Compiti da svolgere:
**a.** Riscrivi il brano sulla croce di Gesù dal punto che contiene "Gran cosa è" fino alle parole "per i peccatori?" incluse, mettendo "colpevoli" al posto di "peccatori".
**b.** Stabilisci se il brano sulla croce di Gesù conferma ciascuna affermazione: (i) il Figlio unigenito di Dio è coeterno al Padre; (ii) la promessa futura del Signore è più grande di ciò che ha già compiuto; (iii) la morte di Cristo è motivo di vergogna. Per ognuna rispondi sì o no e riporta tra virgolette le parole del brano che lo decidono.

Brano da leggere:
--- --- ---
Il nostro vanto è nella croce di Gesù - Sant'Agostino

La passione del Signore nostro Gesù Cristo è pegno sicuro di gloria e insieme ammaestramento di pazienza. 
Che cosa mai non devono attendersi dalla grazia di Dio i cuori dei fedeli! Infatti il Figlio unigenito di Dio, coeterno al Padre, sembrandogli troppo poco nascere uomo dagli uomini, volle spingersi fino al punto di morire quale uomo e proprio per mano di quegli uomini che aveva creato lui stesso.

Gran cosa è ciò che ci viene promesso dal Signore per il futuro, ma è molto più grande quello che celebriamo ricordando quanto ha già compiuto per noi. Dove erano e che cosa erano gli uomini, quando Cristo morì per i peccatori?

Come si può dubitare che egli darà ai suoi fedeli la sua vita, quando per essi non ha esitato a dare anche la sua morte? Perché gli uomini stentano a credere che un giorno vivranno con Dio, quando già si è verificato un fatto molto più incredibile, quello di un Dio morto per gli uomini? Chi è infatti Cristo, se non quel Verbo "che era in principio e il Verbo era presso Dio e il Verbo era Dio"? (Gv 1, 1). Ebbene, questo Verbo di Dio "si è fatto carne e venne ad abitare in mezzo a noi" (Gv 1, 14).  Egli non aveva nulla in se stesso per cui potesse morire per noi, se non avesse preso da noi una carne  mortale. In tal modo egli immortale poté morire, volendo dare la vita per i mortali. Rese partecipi della sua vita quelli di cui aveva condiviso la morte. Noi infatti non avevamo di nostro nulla da cui aver la vita, come lui non aveva nulla da cui ricevere la morte.  Donde lo stupefacente scambio: fece sua la nostra morte e nostra la sua vita. Dunque non vergogna, ma fiducia sconfinata e vanto immenso nella morte di Cristo.
--- --- ---
[Elementi di un dataset]
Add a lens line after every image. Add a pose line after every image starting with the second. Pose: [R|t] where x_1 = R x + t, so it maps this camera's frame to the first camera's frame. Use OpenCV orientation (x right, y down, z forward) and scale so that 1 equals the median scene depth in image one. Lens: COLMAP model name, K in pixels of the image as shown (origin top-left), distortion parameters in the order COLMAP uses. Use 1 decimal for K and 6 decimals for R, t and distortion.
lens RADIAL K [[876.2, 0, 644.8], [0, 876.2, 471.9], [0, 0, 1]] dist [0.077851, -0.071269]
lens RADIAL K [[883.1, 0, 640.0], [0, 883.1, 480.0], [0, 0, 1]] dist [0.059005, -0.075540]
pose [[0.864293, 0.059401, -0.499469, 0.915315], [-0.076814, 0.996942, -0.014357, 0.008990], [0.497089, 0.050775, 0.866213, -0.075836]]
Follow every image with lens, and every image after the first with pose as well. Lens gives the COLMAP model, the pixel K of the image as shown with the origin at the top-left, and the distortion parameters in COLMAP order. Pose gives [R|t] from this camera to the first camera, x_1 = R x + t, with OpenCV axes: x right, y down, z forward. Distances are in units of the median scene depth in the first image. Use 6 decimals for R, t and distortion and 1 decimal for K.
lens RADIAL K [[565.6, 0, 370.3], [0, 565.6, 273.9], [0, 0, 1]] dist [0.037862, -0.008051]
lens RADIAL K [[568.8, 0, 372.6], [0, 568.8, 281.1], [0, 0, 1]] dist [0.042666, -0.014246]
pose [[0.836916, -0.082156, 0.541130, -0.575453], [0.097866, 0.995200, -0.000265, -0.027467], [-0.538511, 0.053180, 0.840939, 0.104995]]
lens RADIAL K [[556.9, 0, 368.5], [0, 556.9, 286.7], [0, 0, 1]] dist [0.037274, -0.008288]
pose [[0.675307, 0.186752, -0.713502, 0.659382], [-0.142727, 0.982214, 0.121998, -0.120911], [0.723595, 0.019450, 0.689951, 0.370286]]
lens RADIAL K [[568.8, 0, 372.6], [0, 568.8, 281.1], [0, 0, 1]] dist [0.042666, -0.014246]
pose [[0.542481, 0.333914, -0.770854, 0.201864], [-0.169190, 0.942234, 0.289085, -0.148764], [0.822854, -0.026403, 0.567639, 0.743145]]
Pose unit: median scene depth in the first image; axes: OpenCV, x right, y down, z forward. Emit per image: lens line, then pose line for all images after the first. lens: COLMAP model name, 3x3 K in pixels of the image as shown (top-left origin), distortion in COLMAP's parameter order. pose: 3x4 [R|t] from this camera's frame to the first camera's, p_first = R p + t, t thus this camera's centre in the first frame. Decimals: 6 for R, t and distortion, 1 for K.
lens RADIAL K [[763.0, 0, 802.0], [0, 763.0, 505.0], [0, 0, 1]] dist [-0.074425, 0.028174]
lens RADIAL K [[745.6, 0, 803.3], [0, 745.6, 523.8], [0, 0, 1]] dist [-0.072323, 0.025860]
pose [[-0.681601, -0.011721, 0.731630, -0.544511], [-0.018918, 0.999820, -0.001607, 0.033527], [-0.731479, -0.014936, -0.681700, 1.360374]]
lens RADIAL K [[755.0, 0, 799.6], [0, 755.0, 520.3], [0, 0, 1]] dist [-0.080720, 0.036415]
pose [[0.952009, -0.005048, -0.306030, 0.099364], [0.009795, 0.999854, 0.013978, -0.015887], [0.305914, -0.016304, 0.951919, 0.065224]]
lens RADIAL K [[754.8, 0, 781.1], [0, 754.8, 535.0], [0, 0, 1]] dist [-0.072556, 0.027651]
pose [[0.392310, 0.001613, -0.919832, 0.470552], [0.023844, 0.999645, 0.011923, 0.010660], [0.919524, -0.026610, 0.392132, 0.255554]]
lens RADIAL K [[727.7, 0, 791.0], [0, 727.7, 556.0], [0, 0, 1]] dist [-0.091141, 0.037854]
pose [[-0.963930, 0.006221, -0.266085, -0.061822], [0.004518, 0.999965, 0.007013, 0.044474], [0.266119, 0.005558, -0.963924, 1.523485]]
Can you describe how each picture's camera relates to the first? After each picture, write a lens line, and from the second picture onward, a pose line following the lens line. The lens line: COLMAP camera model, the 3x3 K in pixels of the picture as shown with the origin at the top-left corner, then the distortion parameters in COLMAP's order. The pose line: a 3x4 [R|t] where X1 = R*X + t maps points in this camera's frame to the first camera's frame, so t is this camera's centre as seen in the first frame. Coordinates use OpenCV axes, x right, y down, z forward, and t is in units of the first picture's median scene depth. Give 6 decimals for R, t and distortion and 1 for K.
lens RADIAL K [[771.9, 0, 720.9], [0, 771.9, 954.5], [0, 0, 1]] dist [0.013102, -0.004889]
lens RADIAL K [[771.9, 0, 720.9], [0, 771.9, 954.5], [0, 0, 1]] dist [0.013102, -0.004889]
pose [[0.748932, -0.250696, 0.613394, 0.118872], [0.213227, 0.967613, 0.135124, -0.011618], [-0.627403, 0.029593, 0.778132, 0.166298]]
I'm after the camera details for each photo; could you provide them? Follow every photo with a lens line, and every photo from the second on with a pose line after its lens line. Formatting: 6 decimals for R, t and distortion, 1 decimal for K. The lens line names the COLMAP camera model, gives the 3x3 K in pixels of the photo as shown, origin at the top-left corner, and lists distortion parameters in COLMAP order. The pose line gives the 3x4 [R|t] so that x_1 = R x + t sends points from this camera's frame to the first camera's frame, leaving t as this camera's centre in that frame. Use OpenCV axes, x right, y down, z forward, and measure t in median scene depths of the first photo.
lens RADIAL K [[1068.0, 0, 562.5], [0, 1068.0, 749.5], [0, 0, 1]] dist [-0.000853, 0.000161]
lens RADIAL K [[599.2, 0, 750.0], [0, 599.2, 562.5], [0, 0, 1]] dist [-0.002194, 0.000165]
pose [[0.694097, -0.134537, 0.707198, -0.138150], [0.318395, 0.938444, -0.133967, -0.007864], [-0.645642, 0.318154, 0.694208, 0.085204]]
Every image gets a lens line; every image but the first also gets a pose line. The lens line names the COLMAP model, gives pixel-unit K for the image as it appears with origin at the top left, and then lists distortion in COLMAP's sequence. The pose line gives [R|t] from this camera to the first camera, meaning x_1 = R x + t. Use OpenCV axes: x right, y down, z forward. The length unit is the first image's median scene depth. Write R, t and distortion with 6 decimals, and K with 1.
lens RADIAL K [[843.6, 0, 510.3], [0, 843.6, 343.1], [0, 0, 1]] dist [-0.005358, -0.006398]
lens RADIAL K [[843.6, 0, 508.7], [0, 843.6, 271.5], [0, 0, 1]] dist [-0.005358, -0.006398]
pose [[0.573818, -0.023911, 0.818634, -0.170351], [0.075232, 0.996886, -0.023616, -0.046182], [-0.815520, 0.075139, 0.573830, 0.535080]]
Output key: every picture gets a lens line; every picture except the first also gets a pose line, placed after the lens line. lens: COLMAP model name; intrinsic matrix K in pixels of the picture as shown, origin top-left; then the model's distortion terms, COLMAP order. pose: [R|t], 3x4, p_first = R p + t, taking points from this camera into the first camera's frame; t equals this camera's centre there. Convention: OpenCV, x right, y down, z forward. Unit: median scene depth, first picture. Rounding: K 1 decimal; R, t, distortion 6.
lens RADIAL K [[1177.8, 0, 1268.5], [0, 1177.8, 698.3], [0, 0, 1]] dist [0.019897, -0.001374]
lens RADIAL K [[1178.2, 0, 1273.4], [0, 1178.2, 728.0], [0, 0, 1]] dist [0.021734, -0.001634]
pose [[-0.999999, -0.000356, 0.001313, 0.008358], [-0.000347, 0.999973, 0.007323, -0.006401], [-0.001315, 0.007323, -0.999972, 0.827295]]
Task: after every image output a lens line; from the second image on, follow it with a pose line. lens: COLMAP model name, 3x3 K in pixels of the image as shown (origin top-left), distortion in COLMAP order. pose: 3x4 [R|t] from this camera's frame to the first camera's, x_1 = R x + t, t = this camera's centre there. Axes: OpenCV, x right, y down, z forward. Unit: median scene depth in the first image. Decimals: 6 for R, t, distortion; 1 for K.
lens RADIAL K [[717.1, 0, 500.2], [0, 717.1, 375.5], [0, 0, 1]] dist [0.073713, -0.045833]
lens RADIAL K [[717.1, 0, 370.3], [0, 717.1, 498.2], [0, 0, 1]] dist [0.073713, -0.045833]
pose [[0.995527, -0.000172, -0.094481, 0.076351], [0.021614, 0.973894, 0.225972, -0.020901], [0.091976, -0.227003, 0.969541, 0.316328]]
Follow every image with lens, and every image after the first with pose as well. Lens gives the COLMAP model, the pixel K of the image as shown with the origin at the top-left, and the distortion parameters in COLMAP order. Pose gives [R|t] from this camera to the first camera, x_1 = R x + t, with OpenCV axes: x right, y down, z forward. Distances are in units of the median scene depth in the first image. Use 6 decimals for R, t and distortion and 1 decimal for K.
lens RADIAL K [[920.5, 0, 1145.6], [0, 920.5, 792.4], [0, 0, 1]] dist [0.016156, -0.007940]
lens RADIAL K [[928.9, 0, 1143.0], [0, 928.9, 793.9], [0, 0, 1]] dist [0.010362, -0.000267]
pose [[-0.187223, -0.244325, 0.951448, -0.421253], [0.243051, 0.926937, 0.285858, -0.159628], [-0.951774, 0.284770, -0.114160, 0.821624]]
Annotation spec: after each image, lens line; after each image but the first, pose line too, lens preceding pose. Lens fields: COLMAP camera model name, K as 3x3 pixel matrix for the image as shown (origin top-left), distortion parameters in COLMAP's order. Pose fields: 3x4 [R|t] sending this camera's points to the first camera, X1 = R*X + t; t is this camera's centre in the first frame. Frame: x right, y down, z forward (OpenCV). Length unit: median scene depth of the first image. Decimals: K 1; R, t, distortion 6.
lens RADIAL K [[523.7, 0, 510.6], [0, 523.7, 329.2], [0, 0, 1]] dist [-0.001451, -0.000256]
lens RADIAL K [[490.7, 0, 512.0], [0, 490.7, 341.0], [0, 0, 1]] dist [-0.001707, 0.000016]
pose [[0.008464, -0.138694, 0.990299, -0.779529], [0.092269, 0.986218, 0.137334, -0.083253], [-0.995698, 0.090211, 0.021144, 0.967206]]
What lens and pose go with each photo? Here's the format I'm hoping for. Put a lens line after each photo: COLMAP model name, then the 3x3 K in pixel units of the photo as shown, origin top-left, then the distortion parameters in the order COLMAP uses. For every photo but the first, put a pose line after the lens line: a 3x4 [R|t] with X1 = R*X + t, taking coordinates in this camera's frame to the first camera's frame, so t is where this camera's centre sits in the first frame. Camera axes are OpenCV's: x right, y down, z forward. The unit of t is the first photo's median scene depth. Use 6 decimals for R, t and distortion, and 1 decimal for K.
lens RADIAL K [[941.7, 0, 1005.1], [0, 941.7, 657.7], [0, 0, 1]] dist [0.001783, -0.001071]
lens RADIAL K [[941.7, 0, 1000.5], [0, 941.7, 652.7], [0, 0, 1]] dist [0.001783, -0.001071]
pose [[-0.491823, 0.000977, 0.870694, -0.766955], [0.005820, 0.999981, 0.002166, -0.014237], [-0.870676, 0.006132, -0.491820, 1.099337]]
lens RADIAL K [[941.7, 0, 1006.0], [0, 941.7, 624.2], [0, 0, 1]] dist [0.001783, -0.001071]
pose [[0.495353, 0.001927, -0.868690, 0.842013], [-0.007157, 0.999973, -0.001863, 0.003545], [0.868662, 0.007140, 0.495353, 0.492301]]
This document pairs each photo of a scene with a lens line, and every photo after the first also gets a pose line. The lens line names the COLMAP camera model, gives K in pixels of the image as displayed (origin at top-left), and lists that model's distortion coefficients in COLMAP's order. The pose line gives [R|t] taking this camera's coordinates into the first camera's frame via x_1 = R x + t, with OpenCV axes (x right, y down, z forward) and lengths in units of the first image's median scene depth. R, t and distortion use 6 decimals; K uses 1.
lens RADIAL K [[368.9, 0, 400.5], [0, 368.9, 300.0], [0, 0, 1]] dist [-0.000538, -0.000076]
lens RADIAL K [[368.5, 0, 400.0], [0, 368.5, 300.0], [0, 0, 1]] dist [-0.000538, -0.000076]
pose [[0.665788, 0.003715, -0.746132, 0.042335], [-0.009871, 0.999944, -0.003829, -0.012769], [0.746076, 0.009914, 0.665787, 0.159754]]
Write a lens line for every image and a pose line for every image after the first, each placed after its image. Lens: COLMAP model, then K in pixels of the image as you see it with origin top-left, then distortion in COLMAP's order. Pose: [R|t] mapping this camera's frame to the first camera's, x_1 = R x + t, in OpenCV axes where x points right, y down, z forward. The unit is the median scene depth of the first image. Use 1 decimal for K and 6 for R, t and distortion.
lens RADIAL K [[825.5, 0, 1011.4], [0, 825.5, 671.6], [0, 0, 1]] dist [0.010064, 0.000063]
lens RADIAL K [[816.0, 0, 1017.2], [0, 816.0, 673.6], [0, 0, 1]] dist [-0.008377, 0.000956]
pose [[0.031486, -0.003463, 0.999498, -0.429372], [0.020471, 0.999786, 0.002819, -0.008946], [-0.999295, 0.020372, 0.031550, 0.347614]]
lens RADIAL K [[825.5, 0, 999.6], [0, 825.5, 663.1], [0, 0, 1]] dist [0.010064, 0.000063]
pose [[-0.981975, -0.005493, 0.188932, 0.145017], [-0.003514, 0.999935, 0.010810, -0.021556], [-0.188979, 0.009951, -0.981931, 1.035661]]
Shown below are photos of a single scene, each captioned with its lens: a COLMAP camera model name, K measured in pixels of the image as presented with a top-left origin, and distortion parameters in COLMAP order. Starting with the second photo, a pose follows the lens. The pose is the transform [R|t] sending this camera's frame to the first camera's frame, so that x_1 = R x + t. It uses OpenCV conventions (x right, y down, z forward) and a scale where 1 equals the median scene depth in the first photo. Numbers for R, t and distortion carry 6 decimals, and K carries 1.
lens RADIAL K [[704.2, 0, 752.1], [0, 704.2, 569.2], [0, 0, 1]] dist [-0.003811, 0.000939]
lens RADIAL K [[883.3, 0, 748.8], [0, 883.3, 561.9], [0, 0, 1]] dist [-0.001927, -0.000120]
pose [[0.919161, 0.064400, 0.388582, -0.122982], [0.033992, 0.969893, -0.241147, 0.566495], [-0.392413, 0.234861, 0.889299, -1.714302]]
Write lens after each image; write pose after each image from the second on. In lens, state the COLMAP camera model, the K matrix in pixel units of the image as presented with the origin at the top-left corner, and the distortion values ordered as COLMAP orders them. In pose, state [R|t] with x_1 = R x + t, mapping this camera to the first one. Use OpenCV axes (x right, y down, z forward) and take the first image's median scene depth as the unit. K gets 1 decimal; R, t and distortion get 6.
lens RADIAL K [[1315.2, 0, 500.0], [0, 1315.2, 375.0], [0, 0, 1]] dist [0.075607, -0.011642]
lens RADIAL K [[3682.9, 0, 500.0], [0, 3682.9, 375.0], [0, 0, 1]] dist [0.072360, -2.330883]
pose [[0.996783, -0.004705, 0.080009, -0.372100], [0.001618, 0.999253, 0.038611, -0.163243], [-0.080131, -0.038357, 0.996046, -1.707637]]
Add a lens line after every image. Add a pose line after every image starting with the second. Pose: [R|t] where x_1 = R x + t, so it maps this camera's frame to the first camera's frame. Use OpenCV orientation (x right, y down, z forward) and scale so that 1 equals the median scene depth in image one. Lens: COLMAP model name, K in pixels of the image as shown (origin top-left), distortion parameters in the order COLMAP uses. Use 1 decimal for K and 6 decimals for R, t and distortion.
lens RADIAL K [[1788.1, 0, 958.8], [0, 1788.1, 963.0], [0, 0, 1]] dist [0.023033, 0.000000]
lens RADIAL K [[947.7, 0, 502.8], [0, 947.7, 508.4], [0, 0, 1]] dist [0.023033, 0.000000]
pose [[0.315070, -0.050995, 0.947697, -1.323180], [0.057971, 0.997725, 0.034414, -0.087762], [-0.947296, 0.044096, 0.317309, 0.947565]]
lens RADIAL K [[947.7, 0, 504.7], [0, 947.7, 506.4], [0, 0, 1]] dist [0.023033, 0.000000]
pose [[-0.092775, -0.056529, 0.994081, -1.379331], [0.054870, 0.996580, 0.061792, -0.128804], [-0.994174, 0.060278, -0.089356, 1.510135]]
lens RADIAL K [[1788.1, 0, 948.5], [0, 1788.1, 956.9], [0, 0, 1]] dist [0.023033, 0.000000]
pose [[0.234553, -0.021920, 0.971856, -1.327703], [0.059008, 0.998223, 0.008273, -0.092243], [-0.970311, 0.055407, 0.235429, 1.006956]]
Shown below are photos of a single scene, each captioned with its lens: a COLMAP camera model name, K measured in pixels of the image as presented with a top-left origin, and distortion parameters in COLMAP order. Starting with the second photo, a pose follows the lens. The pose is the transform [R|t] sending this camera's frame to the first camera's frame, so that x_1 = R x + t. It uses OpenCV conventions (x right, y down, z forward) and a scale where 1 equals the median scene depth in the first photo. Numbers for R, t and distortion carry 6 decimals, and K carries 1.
--- --- ---
Elenco risposte:
**a.**
Gran cosa è ciò che ci viene promesso dal Signore per il futuro, ma è molto più grande quello che celebriamo ricordando quanto ha già compiuto per noi. Dove erano e che cosa erano gli uomini, quando Cristo morì per i colpevoli?

**b.**
(i) Sì: "il Figlio unigenito di Dio, coeterno al Padre".
(ii) No: "ma è molto più grande quello che celebriamo ricordando quanto ha già compiuto per noi".
(iii) No: "Dunque non vergogna, ma fiducia sconfinata e vanto immenso nella morte di Cristo."